SDSU, which fell to North Carolina in the '98 Las Vegas Bowl, hasn't won a postseason game since besting Boston University in the now-defunct Pasadena Bowl in 1969.

Yet with only one Bowl Championship Series team (Notre Dame) on the Aztecs' nonconference schedule in 2008, and 68 of 119 Bowl Subdivision teams eligible for postseason bids, perhaps SDSU's bowl drought is nearing an end. Then again, the Hundred Years' War lasted 116 years.

“It's ridiculously hard to believe,” said Rico Curtis, a safety on SDSU's '98 team who works as an assistant high school coach at the San Diego Jewish Academy. “Honestly, they have had so much talent there, I just don't understand it. Before the '98 season, we had two teams (in 1995 and '96) that won eight games and we weren't even invited to a bowl game.

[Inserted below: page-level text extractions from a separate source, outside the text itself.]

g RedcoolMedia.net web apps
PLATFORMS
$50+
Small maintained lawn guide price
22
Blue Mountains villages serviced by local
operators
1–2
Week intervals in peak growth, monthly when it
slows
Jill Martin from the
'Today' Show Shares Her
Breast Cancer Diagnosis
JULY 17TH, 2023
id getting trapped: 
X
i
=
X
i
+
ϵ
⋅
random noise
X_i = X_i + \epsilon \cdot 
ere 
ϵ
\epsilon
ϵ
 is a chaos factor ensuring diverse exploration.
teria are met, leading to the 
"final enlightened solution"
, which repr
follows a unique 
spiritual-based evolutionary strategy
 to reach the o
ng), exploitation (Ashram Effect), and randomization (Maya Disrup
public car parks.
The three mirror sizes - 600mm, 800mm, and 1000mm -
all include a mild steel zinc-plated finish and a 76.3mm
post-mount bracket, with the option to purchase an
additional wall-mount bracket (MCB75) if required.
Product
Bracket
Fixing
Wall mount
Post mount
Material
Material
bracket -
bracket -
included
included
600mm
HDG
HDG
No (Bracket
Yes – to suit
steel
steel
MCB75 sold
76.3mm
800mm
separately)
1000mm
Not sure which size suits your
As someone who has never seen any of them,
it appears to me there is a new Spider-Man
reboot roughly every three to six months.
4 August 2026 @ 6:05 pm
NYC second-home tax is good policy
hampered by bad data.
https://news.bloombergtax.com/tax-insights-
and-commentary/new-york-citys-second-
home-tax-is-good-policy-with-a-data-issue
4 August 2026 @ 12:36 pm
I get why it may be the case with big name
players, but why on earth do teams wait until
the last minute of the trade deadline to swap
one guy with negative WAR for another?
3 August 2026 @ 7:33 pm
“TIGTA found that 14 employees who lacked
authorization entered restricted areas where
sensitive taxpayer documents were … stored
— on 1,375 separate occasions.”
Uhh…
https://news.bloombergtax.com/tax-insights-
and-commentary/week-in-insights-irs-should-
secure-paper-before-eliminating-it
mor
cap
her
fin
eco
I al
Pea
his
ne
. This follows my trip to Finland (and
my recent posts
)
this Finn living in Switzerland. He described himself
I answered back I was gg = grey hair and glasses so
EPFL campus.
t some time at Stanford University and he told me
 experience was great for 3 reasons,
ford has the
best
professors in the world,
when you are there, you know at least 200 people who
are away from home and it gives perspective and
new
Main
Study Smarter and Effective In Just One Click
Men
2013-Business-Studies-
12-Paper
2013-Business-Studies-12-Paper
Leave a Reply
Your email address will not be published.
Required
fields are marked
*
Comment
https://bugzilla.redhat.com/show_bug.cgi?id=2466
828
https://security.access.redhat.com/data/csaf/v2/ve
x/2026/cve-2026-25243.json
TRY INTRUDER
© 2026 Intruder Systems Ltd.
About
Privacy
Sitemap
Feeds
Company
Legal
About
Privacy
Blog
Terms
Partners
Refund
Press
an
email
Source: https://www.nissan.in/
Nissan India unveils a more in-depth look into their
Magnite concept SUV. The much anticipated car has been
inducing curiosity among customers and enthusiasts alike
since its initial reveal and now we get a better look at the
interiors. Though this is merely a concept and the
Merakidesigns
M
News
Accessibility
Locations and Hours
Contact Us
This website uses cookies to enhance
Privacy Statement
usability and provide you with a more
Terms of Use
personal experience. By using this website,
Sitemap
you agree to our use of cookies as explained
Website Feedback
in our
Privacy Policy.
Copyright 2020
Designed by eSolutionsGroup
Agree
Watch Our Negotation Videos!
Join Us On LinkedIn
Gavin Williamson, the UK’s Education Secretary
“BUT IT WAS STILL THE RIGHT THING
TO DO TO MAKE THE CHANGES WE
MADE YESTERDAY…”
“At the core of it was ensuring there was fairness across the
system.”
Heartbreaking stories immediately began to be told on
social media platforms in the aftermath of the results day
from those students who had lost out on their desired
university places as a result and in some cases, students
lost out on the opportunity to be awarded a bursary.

“When we came out of that game (in '98), I really thought (the program) was headed in the right direction. We were where we wanted to be. We had a lot of guys coming back the next year, and I thought our next season would be similar if not better. We just couldn't get it together as a whole.”

That was 1999, and the Aztecs haven't gotten it together since. While much has been said of the comings and goings of athletic directors and coaches, as well as academic attrition among players, it hardly softens the blow to know that Wyoming, recruiting to a city (Laramie) hardly renowned for its climate and cutting-edge culture, has appeared in one more bowl game than SDSU in the past decade. Even UNLV, which has lost more games (71) than any other MWC team since the league's inception, has reveled in the postseason, beating Arkansas in the 2000 Las Vegas Bowl.

“It's shocking, and a little frustrating,” said Brian Russell, who quarterbacked SDSU's '98 team and has spent seven years as a safety in the NFL, the past two with the Seattle Seahawks. “My brother (Shane, who played at SDSU in 2005) was there after I was, so I stayed in touch with what was going on, and it's hard to understand why they haven't been able to put it together.

“After our ('98 season), we thought we had all the pieces of the puzzle together and that everything would just start rolling. We believed in (former Aztecs coach) Ted Tollner and his philosophies, so it was really disappointing the next year when we weren't able to keep it going.”

The question is whether the Aztecs can ever get it started again.

“I really believe that with (current SDSU coach) Chuck Long's leadership that they'll get back to a bowl game,” said Kabeer Gbaja-Biamila, a member of the Aztec Big 50 booster group who played at SDSU from 1996 to 1999 and is in his ninth season as a defensive end with the Green Bay Packers.

“I believe in what they're doing. It's challenging, but they're getting their schedule to a point now where they can compete with the teams they're playing,” Gbaja-Biamila said. “And once you start winning, players who might never have considered San Diego State are going to start thinking about going there. I really think they're headed in the right direction.”